Por Lucía Duncarg / 15-03-2012

Cada 15 de marzo, Cuba recuerda un aniversario de la Protesta de Baraguá, hecho de inigualable enseñanza, sacrificio y voluntad de continuar la lucha.

En 1878 las autoridades españolas firmaron el Pacto del Zanjón, documento que no recogía los objetivos iniciales por los cuales comenzó la guerra ¡Cuánta indignación experimentaron el Mayor General Antonio Maceo Grajales, y los mambises al frustrarse su clamor de Viva Cuba Libre, escuchado durante una década en los llanos y la manigua!

La respuesta de no aceptar una paz sin independencia, fortaleció a las generaciones futuras, de ahí, un Julio A. Mella, José A. Echeverría, Rubén Martínez Villena, Fidel Castro, un pueblo.

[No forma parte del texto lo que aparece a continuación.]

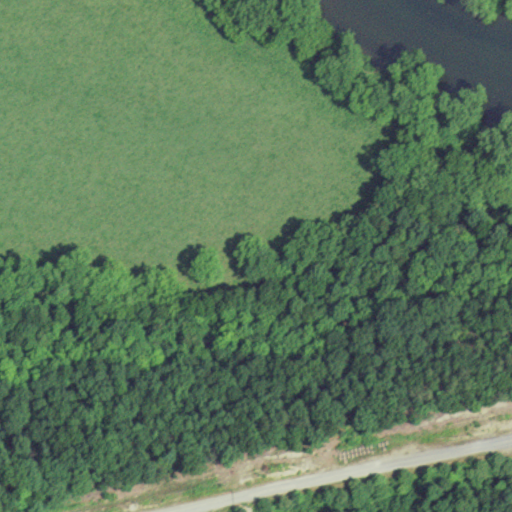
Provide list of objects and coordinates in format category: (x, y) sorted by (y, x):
wastewater plant: (509, 1)
river: (444, 35)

Niños, jóvenes y adultos rememoran los episodios de esta gesta para validar la significación histórica del suceso en el actual contexto cubano. A través de representaciones en escuelas, universidades y centros de trabajo se realza la posición de Maceo, el Titán de Bronce, hace 134 años.

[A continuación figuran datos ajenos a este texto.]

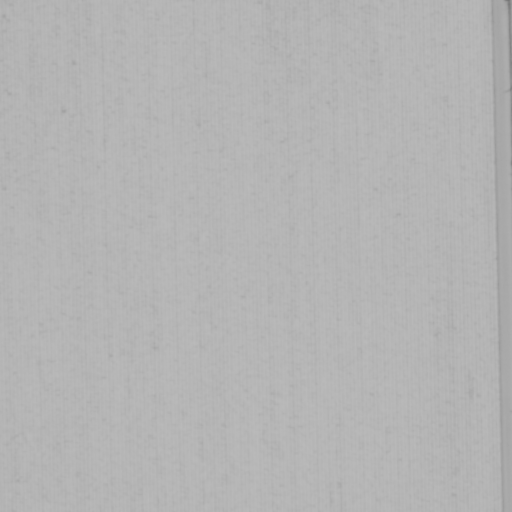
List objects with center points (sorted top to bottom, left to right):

El líder de la Revolución cubana, Fidel Castro Ruz, ilustra que los reveses en la historia de Cuba reafirman el anhelo de libertad:

(…) “Diez años sin un bombillo, la mayor parte de las veces sin una vela, sin un bisturí, sin un equipo médico (…) sin una escuela, sin nada; diez años en la manigua defendiendo lo que somos hoy (…) Y cuando algunos se desalentaron y una parte se desmoralizó, y empezaron los arreglos con el enemigo, y se empezó a hablar de paz sin independencia, surgió Maceo y surgió Baraguá como ejemplo inmortal de heroísmo y de dignidad”.